I've got two tables with email addresses. I'm trying to return the result set from one when the email address is not contained in the other. Here's my select statement
SELECT * FROM ITSJ_Pivot WHERE Email not IN (SELECT email FROM lists_master)
Returns 0 rows
Here are the results from the individual select statements for each table:
select NUSOID from lists_master where email ='jon@.lackeydesign.com'
Returns 0 rows
select NUOSID from itsj_pivot where email ='jon@.lackeydesign.com'
1-8174
How can this be? The email is in the ITSJ_Pivot table and not in Lists_Master but the "not in" statement does not return the rows. Please help. Thanks.
Most likely this query:
SELECT email FROM lists_master
Will return a null value for one of the rows.
If so, then IN will always evaluate to either TRUE (it is in there) or UNKNOWN. So either it is NOT(TRUE) or it is NOT (UNKNOWN) which results in FALSE or UNKNOWN respectively:
create table lists_master
( --demo only, should have PKEY
email varchar(200) NULL
)
insert into lists_master
values (NULL)
insert into lists_master
values ('email@.address.com')
go
create table itsj_pivot
( --demo only, should have PKEY
email varchar(200) NOT NULL
)
insert into itsj_pivot
values ('email@.address.com')
insert into itsj_pivot
values ('anotheremail@.address.com')
go
SELECT * FROM ITSJ_Pivot WHERE Email not IN (SELECT email FROM lists_master)
No rows
SELECT * FROM ITSJ_Pivot WHERE Email not IN (SELECT email FROM lists_master where email is not null)
1 row:
email
-
anotheremail@.address.com
The best way to write this is:
SELECT *
FROM ITSJ_Pivot
WHERE not exists (SELECT email
FROM lists_master
WHERE lists_master.email = ITSJ_Pivot.email)
In this case the NULL isn't a problem because EXISTS looks for the existance of a joined row, so the NULL condition is handled down in the WHERE of the subquery rather than in the comparison operator IN (working with NOT() logic and NULL comparisons can be really annoying.
|||Better to do a not exists. For one, it is generally quicker as you are creating a join between the two tables. For further explanation, see my blog below:|||Both NOT IN and NOT EXISTS are flattened to joins. In fact, in lot of cases you will get the same execution plan. It is just that the semantics for the constructs are different and how the checks are performed. Using EXISTS for existence/non-existence check is always the best approach.|||SELECT p.* FROM ITSJ_Pivot p
LEFT JOIN lists_master m ON p.email = m.email
WHERE m.NUSOID IS NULL
I prefer the join syntax. For me it is more clear.

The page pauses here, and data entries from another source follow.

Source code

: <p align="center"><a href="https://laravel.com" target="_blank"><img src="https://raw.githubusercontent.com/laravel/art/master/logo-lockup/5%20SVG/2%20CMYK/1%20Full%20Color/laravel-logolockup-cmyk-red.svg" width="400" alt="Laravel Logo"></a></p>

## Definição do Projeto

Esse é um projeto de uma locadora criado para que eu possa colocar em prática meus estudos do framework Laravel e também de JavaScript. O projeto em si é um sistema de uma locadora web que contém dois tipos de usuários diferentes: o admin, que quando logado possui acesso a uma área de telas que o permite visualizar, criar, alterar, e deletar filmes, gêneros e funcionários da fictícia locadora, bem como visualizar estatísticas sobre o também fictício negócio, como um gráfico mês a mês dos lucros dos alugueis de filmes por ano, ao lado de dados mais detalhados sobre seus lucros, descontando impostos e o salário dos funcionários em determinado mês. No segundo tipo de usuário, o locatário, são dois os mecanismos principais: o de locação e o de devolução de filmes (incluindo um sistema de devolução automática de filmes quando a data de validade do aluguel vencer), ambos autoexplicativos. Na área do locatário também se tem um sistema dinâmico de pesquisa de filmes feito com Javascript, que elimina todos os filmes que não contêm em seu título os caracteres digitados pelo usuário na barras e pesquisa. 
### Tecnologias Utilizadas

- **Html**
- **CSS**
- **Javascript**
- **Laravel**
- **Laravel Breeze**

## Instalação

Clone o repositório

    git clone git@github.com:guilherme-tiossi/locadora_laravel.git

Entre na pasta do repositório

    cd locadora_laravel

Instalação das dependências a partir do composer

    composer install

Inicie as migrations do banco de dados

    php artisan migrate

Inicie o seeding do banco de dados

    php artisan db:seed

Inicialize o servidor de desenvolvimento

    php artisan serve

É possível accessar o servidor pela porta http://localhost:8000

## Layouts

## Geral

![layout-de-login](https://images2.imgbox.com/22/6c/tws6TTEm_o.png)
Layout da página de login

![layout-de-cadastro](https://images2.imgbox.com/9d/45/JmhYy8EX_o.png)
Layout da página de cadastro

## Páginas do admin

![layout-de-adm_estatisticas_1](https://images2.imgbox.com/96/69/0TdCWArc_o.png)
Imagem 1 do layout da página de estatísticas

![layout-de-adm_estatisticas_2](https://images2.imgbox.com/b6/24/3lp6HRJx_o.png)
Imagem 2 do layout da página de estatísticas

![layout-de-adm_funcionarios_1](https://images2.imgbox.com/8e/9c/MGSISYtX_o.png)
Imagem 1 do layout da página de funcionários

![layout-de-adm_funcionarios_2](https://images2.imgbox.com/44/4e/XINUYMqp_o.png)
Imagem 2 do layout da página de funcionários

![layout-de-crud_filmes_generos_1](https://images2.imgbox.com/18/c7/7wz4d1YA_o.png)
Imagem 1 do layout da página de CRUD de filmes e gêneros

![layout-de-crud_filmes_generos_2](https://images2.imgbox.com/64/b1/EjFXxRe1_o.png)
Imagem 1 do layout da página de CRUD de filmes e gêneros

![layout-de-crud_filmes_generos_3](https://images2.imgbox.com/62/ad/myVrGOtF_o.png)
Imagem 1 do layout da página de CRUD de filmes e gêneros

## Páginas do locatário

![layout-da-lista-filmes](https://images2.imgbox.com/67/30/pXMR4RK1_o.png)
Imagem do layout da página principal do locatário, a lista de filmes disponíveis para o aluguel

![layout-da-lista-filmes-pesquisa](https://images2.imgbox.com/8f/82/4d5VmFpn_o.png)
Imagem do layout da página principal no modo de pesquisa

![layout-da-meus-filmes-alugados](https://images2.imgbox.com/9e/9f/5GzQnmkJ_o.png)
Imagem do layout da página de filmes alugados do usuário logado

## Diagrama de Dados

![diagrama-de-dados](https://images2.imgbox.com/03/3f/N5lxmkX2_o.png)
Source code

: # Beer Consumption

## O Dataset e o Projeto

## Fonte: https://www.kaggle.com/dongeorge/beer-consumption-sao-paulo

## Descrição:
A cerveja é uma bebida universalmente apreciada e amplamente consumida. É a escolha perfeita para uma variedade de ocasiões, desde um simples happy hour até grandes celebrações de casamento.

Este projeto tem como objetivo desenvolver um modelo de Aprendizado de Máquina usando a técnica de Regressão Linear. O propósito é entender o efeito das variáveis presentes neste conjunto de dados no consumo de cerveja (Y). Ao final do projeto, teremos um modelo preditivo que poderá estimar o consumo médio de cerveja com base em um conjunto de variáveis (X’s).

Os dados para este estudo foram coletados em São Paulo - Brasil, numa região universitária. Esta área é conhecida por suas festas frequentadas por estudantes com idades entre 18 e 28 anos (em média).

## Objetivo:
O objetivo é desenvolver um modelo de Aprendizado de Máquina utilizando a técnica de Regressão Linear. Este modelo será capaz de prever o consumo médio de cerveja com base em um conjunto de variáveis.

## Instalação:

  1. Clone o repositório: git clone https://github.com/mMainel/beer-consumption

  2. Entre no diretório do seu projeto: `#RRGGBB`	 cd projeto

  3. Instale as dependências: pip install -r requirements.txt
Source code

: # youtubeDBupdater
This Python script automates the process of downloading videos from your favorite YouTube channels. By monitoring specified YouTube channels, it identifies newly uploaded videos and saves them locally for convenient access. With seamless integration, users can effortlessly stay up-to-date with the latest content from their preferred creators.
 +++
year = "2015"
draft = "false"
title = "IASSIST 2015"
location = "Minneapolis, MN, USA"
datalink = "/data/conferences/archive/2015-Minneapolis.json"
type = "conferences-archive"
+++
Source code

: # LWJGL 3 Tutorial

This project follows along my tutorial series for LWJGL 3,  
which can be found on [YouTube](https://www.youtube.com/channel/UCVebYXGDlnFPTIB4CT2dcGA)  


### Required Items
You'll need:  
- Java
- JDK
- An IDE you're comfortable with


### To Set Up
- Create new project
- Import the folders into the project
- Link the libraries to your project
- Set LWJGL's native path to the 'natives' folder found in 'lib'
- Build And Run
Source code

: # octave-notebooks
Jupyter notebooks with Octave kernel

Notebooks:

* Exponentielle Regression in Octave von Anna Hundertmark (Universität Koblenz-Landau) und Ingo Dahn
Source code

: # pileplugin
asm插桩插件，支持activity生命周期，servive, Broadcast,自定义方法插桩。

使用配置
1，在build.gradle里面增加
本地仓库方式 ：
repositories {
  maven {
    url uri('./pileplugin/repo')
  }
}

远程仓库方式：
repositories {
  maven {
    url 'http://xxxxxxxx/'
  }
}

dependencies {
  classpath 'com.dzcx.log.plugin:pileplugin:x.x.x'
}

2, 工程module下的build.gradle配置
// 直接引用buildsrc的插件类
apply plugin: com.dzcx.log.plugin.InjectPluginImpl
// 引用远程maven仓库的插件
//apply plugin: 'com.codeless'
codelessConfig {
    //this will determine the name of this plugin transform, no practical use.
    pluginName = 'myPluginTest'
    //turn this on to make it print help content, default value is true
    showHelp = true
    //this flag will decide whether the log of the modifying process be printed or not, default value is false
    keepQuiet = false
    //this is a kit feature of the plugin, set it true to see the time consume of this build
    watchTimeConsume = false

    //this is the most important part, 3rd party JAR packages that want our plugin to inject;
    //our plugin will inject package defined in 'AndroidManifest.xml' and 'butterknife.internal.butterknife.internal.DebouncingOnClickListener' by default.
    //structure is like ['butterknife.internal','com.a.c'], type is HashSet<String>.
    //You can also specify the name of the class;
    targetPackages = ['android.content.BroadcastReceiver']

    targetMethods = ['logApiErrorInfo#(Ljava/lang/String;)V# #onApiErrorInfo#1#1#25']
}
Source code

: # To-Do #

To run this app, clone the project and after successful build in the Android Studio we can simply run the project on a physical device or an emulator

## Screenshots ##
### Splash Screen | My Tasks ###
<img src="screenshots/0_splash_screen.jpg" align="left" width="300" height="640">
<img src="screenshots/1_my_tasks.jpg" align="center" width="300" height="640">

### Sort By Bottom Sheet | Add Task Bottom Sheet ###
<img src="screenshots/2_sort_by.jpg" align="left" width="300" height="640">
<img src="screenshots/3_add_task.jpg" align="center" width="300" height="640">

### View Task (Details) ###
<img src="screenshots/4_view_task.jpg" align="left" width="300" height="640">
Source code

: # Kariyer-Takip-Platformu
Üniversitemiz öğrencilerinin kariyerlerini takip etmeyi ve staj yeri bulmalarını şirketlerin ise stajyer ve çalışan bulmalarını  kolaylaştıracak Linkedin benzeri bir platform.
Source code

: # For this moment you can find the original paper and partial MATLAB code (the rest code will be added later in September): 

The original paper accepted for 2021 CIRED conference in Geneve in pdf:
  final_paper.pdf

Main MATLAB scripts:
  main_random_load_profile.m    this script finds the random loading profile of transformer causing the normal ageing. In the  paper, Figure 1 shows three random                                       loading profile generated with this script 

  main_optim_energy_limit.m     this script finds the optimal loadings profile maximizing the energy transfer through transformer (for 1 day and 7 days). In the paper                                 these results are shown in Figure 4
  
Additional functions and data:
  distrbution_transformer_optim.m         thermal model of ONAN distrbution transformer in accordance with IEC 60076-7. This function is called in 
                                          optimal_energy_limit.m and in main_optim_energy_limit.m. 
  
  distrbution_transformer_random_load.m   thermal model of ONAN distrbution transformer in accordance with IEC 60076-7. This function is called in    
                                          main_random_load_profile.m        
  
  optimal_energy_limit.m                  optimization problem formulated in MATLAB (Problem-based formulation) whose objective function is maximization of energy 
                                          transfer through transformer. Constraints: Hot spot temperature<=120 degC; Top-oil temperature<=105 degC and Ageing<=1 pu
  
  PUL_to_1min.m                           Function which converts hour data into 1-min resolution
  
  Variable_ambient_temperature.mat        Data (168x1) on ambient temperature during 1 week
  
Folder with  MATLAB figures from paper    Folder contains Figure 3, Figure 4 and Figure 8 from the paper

|||That worked. Thanks for the help.|||The problem with the join syntax is a couple of things:
1. You have both columns in the output:
SELECT * FROM ITSJ_Pivot p
LEFT JOIN lists_master m ON p.email = m.email
WHERE m.NUSOID IS NULL
Change to select p.* (or expand the columns, which is best practice) and this isn't a concernt.
2. What about the opposite question, show me all of the ITSJ_Pivot rows that do have an email address? Now you have to include distinct to get unique results:
SELECT DISTINCT p.* FROM ITSJ_Pivot p
LEFT JOIN lists_master m ON p.email = m.email
WHERE m.NUSOID IS NOT NULL
You can use a join, but what if you don't need to data in the lists_master table in the results? This can be more costly to execute (especially if indexes cannot be chosen to make the operation easy to execute)
3. The most important thing to me is that the JOIN syntax doesn't ask the question in a clear manner. IN is the clearest:
Give me ITSJ_Pivot rows where the email address is in the lists_master table
though it only works when you have no nulls and you are working with one column. EXISTS expresses what you are looking for:
Give me ITSJ_Pivot rows where there exists a email address match in the lists_master table.
This is even more important when you are not just working with two tables. The exists condition works if you have a 30 table join or just 2. The join introduces extraneous data or NULLs that can be confusing.